Читаем Burning Bright полностью

Damian stood for a moment longer, glaring down at him, automatically tugging his own thick hair into a neat queue. He remembered perfectly well howhe’d acquired the stranger—he was a bungee-gar, and C/B Cie., the holding group that managed the Chrestil-Brisch import/export interests, had successfully received a shipment of red-carpet, the fungus that fed the family distilleries. Red-carpet was expensive enough on its own, especially on a world that had few native sources of alcohol, valuable enough to justify employing bungee-gars, but it had also served to cover the two capsules of lachesi that had traveled with the declared cargo. Oblivion was made from lachesi, and Oblivion was legal inside the Republic, but the Republican export taxes on drugs were deliberately high. Evading those duties not only increased his own profits, but allowed him to do favors for two important parties, one in the Republic, the other in HsaioiAn. And that was how Burning Bright had survived free of control by either of the metagovernments: the web of favors given and received that made it entirely too dangerous for strangers to interfere in Burning Bright’s internal politics. It was never too early to start collecting favors, either, not when he intended to be governor in five years.

The stranger shifted uneasily against the mattress, drawing Damian out of the pleasant daydream. His head was really throbbing now— Oblivion and bai-red rum, not a wise combination—and he wondered again why he’d invited the stranger aboard. He was decent-enough looking—a dark man, young, canalli dark, with coarse waves in his too-long hair, heavy muscles under the skin, and buttocks Damian could vaguely remember describing as “cute”—but not cute enough, not with that silly mustache shadowing his full mouth. He hadn’t been that good a fuck, either: if the previous night’s performance had represented his sexual peak, his future partners were in for some serious disappointment. Damian slipped his foot under the sheet, flipped it nearly away. The stranger rolled over, groping blindly for it, mumbling something that sounded regrettably like darling, and fetched up with his shoulder resting on the edge of the boat. Damian Chrestil smiled slowly, and stepped onto the bunk beside him, his feet sinking only a little way into the hard foam of the mattress. He dug his foot under the stranger’s rib cage, saw him start to roll away automatically. The stranger’s eyes opened then, a sleepy and entirely too cocksure smile changing to alarm as Damian tipped him neatly out of the boat. Instinct kept him from yelling until he surfaced again.

“What the hell—?”

“Rise and shine.” Damian smiled, some of his temper restored, and turned his attention to the mess in the snuggery.

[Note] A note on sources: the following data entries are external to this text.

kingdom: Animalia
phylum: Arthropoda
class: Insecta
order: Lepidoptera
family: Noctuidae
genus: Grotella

The stranger trod water easily, shaking his hair out of his eyes, but knew better than to try to climb back aboard. “What’d I do?” he asked plaintively, and pushed himself a few strokes farther down the channel, out of reach of the cargo-hooks racked along the gunwales.

Damian paused, the stranger’s clothes in one hand. He had them all now, except for one crumpled shoe, and he found that almost in the instant he realized it was missing, tucked in between the mattress and the bulkhead. He rolled them all together into a compact ball, and tossed it, not into the canal as he’d intended, but up onto the walkway between the pilings. It was not, after all, entirely the stranger’s fault.

“I have work to do,” Damian said.

For an instant it looked as though the stranger might protest, but Damian scowled, and the other lifted both hands in dripping apology, the water drawing him down for an instant.

“Fine.” The stranger stopped treading water, lay back, and let the current take him, exerting himself only when he spotted the splintering ladder nailed to one of the piers.